• _Task brief_
Copy the lines in the records below word for word, starting at the line containing "CELEBRATING THE LIFE OF" and ending at the line containing "guestbook to be featured in this unique", with both of those lines included.

(Records from a data source)
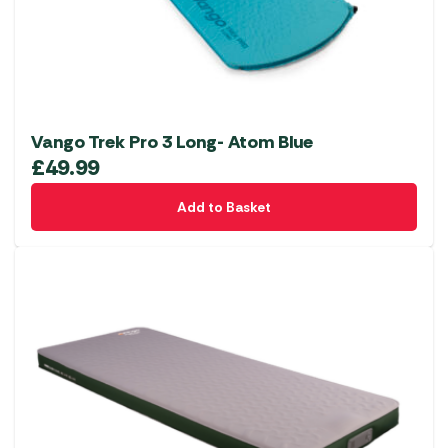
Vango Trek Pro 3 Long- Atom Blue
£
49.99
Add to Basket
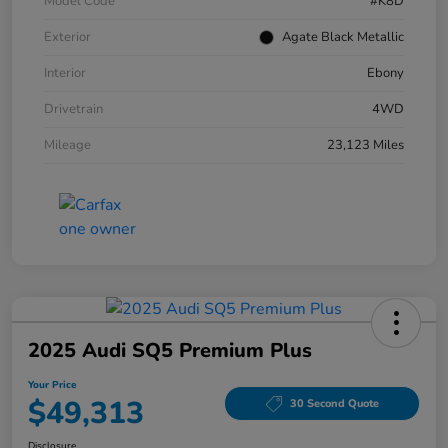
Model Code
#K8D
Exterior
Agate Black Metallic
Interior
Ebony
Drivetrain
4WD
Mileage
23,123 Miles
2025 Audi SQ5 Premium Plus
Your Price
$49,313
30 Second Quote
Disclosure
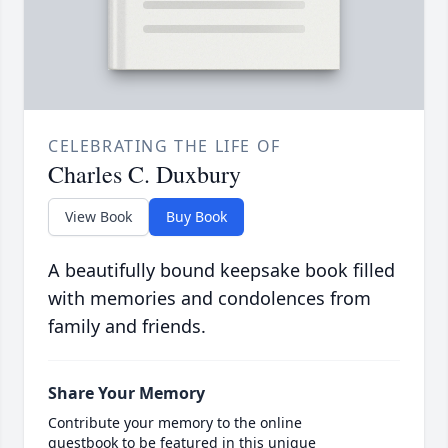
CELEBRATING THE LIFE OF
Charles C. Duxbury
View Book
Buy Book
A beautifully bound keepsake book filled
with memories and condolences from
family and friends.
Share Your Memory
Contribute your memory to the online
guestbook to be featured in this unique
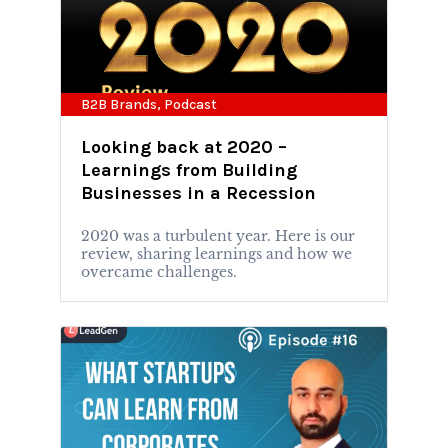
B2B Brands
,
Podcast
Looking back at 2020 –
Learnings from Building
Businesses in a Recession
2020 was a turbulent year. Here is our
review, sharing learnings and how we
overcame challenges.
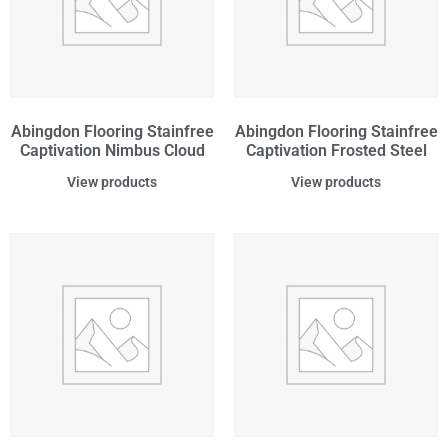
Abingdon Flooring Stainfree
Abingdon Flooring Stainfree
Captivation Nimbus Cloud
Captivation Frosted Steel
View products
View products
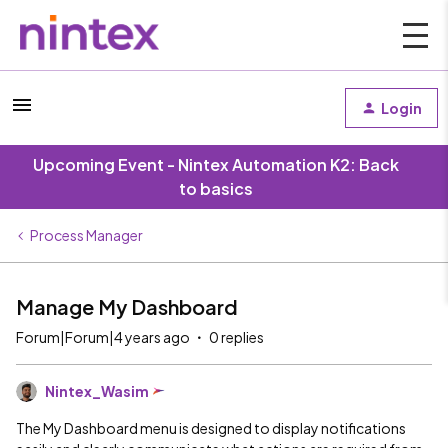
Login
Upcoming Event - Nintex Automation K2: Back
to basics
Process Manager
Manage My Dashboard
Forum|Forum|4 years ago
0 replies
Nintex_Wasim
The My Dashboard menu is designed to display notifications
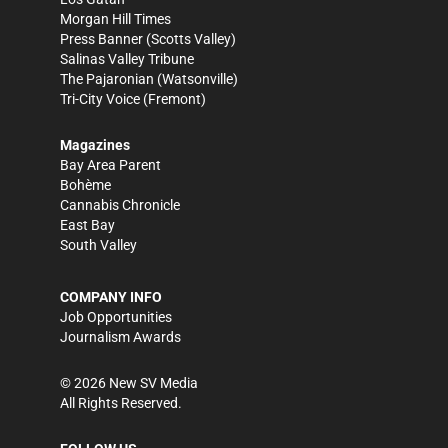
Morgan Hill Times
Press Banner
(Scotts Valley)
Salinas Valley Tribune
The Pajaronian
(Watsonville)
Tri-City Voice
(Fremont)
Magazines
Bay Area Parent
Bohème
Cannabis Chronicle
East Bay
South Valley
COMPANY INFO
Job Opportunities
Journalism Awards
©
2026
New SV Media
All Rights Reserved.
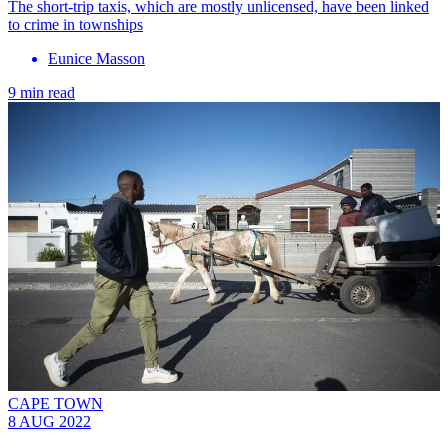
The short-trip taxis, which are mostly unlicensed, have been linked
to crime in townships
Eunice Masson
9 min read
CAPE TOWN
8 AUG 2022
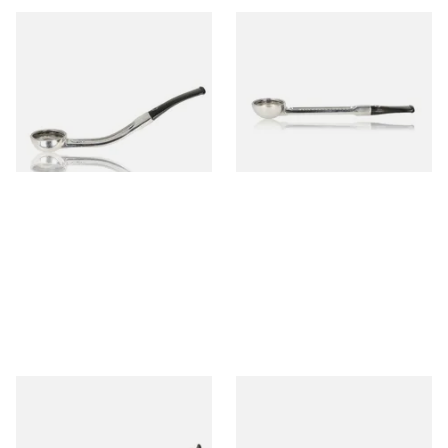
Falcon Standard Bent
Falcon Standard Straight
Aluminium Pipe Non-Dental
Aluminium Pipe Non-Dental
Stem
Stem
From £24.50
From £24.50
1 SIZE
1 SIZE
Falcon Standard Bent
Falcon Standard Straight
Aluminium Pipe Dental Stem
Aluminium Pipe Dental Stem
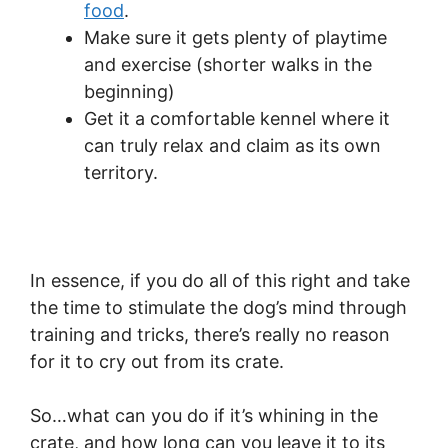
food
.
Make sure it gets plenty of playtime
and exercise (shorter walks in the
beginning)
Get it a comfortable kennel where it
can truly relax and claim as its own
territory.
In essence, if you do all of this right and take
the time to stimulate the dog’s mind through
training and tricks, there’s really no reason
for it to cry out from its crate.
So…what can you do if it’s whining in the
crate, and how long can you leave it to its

==

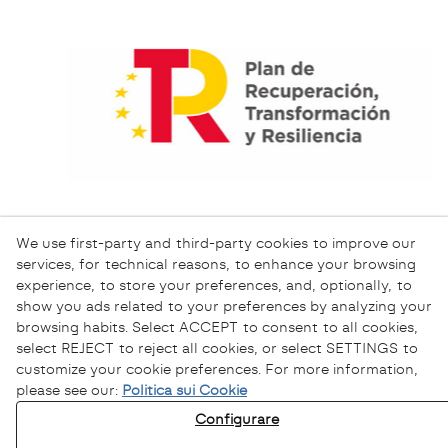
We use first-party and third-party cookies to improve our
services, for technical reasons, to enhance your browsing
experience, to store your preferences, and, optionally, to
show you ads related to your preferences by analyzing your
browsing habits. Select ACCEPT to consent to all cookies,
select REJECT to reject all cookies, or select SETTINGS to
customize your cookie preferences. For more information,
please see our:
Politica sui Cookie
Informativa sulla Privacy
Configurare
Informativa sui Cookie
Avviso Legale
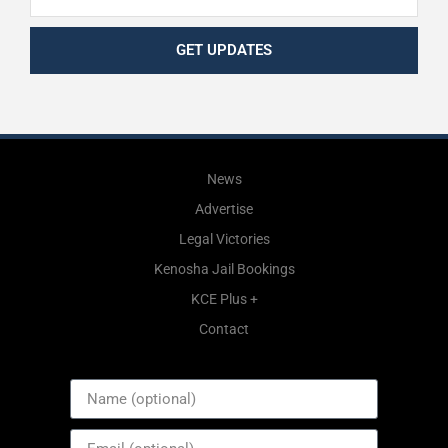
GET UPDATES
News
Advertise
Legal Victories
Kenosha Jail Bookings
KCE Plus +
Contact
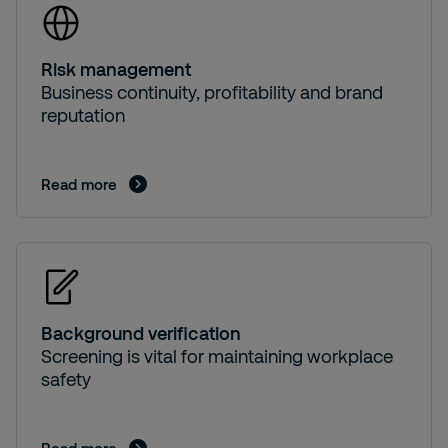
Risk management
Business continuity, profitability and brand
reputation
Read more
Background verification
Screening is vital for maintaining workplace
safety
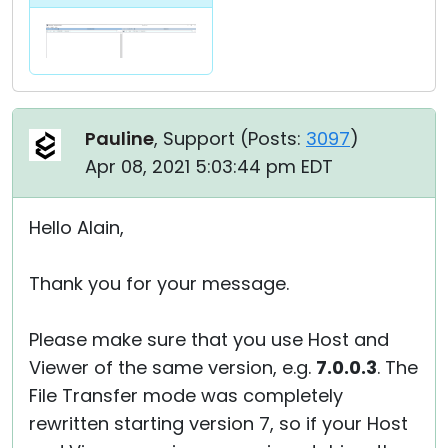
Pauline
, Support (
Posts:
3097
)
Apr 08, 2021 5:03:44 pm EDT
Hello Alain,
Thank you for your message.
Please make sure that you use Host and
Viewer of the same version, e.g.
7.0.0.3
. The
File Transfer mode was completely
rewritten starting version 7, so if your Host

==

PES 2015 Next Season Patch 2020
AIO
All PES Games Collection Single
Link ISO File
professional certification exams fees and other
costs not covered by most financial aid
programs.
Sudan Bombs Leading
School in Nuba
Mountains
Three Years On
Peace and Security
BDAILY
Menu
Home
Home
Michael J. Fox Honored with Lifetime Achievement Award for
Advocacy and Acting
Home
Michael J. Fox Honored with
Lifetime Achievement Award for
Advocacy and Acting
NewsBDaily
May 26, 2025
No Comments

• _Answer below_
CELEBRATING THE LIFE OF
Charles C. Duxbury
View Book
Buy Book
A beautifully bound keepsake book filled
with memories and condolences from
family and friends.
Share Your Memory
Contribute your memory to the online
guestbook to be featured in this unique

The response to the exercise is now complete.